The project has organised nine Seminar/Workshops in which RAs have discussed their research findings alongside world-leading experts in their fields to informed academic audiences. The project, which is being carried out in close cooperation with universities and academics in Zambia and the DRC, has also created opportunities for Zambian and Congolese researchers to share their research with fellow researchers.

'Comparing Africa's Copperbelt' (Uppsala, Sweden, Dec 16) – with ERC-funded WorkInMining project and Nordic Africa Institute.
'Urban Spirituality in Central and Southern Africa' (Oxford, Jun 17)
‘Mining and Environmental Change in African History’ (Oxford, Nov 17)
'Knowledge Production in (Post) Colonial Congo' seminar/panel at the Congo Research Network 2018 Conference (Oxford, Apr 18)
‘Knowledge production in colonial and post-colonial history' (Oxford, Nov 18)
‘Cultural Production in Africa's Extractive Communities' (Oxford, May 19)
‘Comparing the Copperbelt: Political culture and knowledge production in Central Africa’ Workshop (Kitwe, Zambia, Jul 18) - with University of Zambia, Copperbelt University (Zambia) and University of Lubumbashi.
'Extractive Industries and the Environment: Production, Pollution and Protest from a Global and Historical Perspective' Workshop (Oxford, Dec 19)
'Comparaison de la ‘copperbelt’: société, écologie et culture dans les communautés minières d’Afrique centrale' Workshop (Lubumbashi, DRC, Jul 19) - with University of Lubumbashi.

The project has convened four panels at major international conferences: ECAS 2017 (Basel, Jun 17) - ‘Political Cultures in the Central African Copperbelt’, ESSHC (Belfast, Apr 18) - 'Urbanism in Central Africa', ECAS 2019 Conference (Edinburgh, Jun 19) – ‘What remains of labour: the changing and unchanging working realms of African societies’, and ASA-US (Boston, Nov 19) - 'Being and Belonging on the Central African Copperbelt'.

Researchers have given papers at 25 African history and subject specific conferences/seminars in Europe and the USA including ASA-UK 2016 (Cambridge, Sep 16), ASA-UK 2018 (Birmingham, Sep 18), TRAMIN 2018 (Chambery, France, Oct 18), ASA-US (Atlanta, USA, Nov 18), ASEH (Columbus, USA, Apr 19), ECAS 2019 (Edinburgh, Jun 2019), SAHS 27th Biennial Conference (Grahamstown, SA, Jun 19), ELHN Conference (Amsterdam, Netherlands, Sep 19), as well as at African History seminar series in Birmingham, Cambridge and Edinburgh. The PI has presented papers at the University of Lubumbashi (Jan and Feb 18), the Southern African Institute of Research and Policy (SAIPAR) in Lusaka, Zambia (Jul 17), and at Copperbelt University (CBU), Zambia (Jul 17 and Jul 19).

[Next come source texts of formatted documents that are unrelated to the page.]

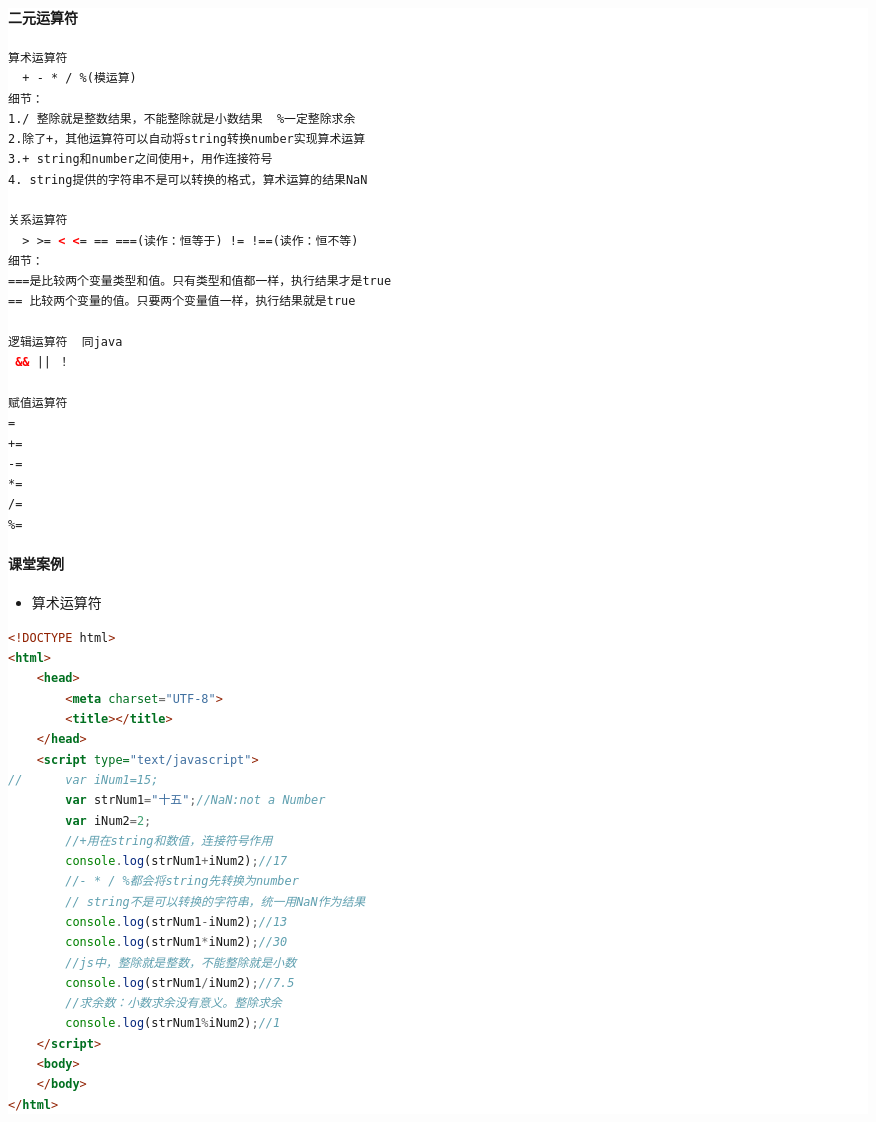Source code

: 
#### 二元运算符

```html
算术运算符
  + - * / %(模运算)
细节：
1./ 整除就是整数结果，不能整除就是小数结果  %一定整除求余
2.除了+，其他运算符可以自动将string转换number实现算术运算
3.+ string和number之间使用+，用作连接符号 
4. string提供的字符串不是可以转换的格式，算术运算的结果NaN

关系运算符
  > >= < <= == ===(读作：恒等于) != !==(读作：恒不等)
细节：
===是比较两个变量类型和值。只有类型和值都一样，执行结果才是true
== 比较两个变量的值。只要两个变量值一样，执行结果就是true

逻辑运算符  同java
 && || ！

赋值运算符
=
+= 
-=
*=
/=
%=
```

#### 课堂案例

- 算术运算符

```html
<!DOCTYPE html>
<html>
	<head>
		<meta charset="UTF-8">
		<title></title>
	</head>
	<script type="text/javascript">
//		var iNum1=15;
		var strNum1="十五";//NaN:not a Number
		var iNum2=2;
		//+用在string和数值，连接符号作用
		console.log(strNum1+iNum2);//17
		//- * / %都会将string先转换为number
		// string不是可以转换的字符串，统一用NaN作为结果
		console.log(strNum1-iNum2);//13
		console.log(strNum1*iNum2);//30
		//js中，整除就是整数，不能整除就是小数
		console.log(strNum1/iNum2);//7.5
		//求余数：小数求余没有意义。整除求余
		console.log(strNum1%iNum2);//1
	</script>
	<body>
	</body>
</html>
```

The project website and Copperbelt Research Network has enabled the dissemination of research findings through a series of blogposts by both our researchers and fellow researchers in cognate areas. 42 posts have been uploaded since the start of the project.
During the remaining part of the project, the PI and RAs will finish writing up their research and submitting articles.

A final conference is planned in Oxford in Jun 21 involving speakers from Zambia and the DRC amongst others. Project members will continue to give papers at subject-specific conferences during the final period e.g. ESEH (Bristol, Jul 21), some of which may (in the context of the ongoing Covid-19 pandemic) be moved online or cancelled.

It has regrettably not been possible to carry out additional dissemination or research activities in the project region due to the Covid-19 pandemic and travel restrictions. This is not however expected to significantly affect the project results, as all substantive research was completed by the start of 20.